• _Stated problem_
Please print every line of the records below, changing nothing.

— BEGIN Material to process —

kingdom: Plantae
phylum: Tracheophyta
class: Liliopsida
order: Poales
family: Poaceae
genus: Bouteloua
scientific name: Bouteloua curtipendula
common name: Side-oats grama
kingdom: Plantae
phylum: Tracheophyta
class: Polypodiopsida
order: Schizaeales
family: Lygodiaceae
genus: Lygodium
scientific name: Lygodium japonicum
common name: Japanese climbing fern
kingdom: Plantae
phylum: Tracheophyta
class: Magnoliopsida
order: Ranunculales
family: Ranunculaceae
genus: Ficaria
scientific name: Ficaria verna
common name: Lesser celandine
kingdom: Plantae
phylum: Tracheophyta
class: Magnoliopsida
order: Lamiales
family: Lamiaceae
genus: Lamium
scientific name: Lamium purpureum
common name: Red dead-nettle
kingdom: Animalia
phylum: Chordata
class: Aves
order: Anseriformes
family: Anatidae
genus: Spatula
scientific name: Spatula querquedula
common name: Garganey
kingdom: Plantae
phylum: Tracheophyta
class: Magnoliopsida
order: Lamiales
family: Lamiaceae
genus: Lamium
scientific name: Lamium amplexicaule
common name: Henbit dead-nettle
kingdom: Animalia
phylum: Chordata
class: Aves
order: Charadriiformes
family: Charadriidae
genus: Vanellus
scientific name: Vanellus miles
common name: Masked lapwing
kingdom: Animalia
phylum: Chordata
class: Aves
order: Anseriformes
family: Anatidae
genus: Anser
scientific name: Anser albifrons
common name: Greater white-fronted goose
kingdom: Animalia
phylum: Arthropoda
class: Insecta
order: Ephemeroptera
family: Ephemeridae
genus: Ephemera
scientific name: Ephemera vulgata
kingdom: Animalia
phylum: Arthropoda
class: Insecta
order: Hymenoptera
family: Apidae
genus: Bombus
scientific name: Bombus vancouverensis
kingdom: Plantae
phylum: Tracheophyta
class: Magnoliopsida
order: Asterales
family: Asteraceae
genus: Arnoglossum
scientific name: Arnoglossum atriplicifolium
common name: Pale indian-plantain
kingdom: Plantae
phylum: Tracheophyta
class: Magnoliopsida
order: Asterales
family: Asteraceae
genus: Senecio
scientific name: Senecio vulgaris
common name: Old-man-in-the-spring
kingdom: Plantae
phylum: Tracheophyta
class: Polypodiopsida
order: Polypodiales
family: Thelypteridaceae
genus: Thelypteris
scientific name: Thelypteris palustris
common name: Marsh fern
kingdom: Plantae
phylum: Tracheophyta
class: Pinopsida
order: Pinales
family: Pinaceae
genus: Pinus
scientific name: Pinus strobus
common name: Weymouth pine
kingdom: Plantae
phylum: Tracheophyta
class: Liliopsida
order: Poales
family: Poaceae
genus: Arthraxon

— END Material to process —

• _Reply to the task_
kingdom: Plantae
phylum: Tracheophyta
class: Liliopsida
order: Poales
family: Poaceae
genus: Bouteloua
scientific name: Bouteloua curtipendula
common name: Side-oats grama
kingdom: Plantae
phylum: Tracheophyta
class: Polypodiopsida
order: Schizaeales
family: Lygodiaceae
genus: Lygodium
scientific name: Lygodium japonicum
common name: Japanese climbing fern
kingdom: Plantae
phylum: Tracheophyta
class: Magnoliopsida
order: Ranunculales
family: Ranunculaceae
genus: Ficaria
scientific name: Ficaria verna
common name: Lesser celandine
kingdom: Plantae
phylum: Tracheophyta
class: Magnoliopsida
order: Lamiales
family: Lamiaceae
genus: Lamium
scientific name: Lamium purpureum
common name: Red dead-nettle
kingdom: Animalia
phylum: Chordata
class: Aves
order: Anseriformes
family: Anatidae
genus: Spatula
scientific name: Spatula querquedula
common name: Garganey
kingdom: Plantae
phylum: Tracheophyta
class: Magnoliopsida
order: Lamiales
family: Lamiaceae
genus: Lamium
scientific name: Lamium amplexicaule
common name: Henbit dead-nettle
kingdom: Animalia
phylum: Chordata
class: Aves
order: Charadriiformes
family: Charadriidae
genus: Vanellus
scientific name: Vanellus miles
common name: Masked lapwing
kingdom: Animalia
phylum: Chordata
class: Aves
order: Anseriformes
family: Anatidae
genus: Anser
scientific name: Anser albifrons
common name: Greater white-fronted goose
kingdom: Animalia
phylum: Arthropoda
class: Insecta
order: Ephemeroptera
family: Ephemeridae
genus: Ephemera
scientific name: Ephemera vulgata
kingdom: Animalia
phylum: Arthropoda
class: Insecta
order: Hymenoptera
family: Apidae
genus: Bombus
scientific name: Bombus vancouverensis
kingdom: Plantae
phylum: Tracheophyta
class: Magnoliopsida
order: Asterales
family: Asteraceae
genus: Arnoglossum
scientific name: Arnoglossum atriplicifolium
common name: Pale indian-plantain
kingdom: Plantae
phylum: Tracheophyta
class: Magnoliopsida
order: Asterales
family: Asteraceae
genus: Senecio
scientific name: Senecio vulgaris
common name: Old-man-in-the-spring
kingdom: Plantae
phylum: Tracheophyta
class: Polypodiopsida
order: Polypodiales
family: Thelypteridaceae
genus: Thelypteris
scientific name: Thelypteris palustris
common name: Marsh fern
kingdom: Plantae
phylum: Tracheophyta
class: Pinopsida
order: Pinales
family: Pinaceae
genus: Pinus
scientific name: Pinus strobus
common name: Weymouth pine
kingdom: Plantae
phylum: Tracheophyta
class: Liliopsida
order: Poales
family: Poaceae
genus: Arthraxon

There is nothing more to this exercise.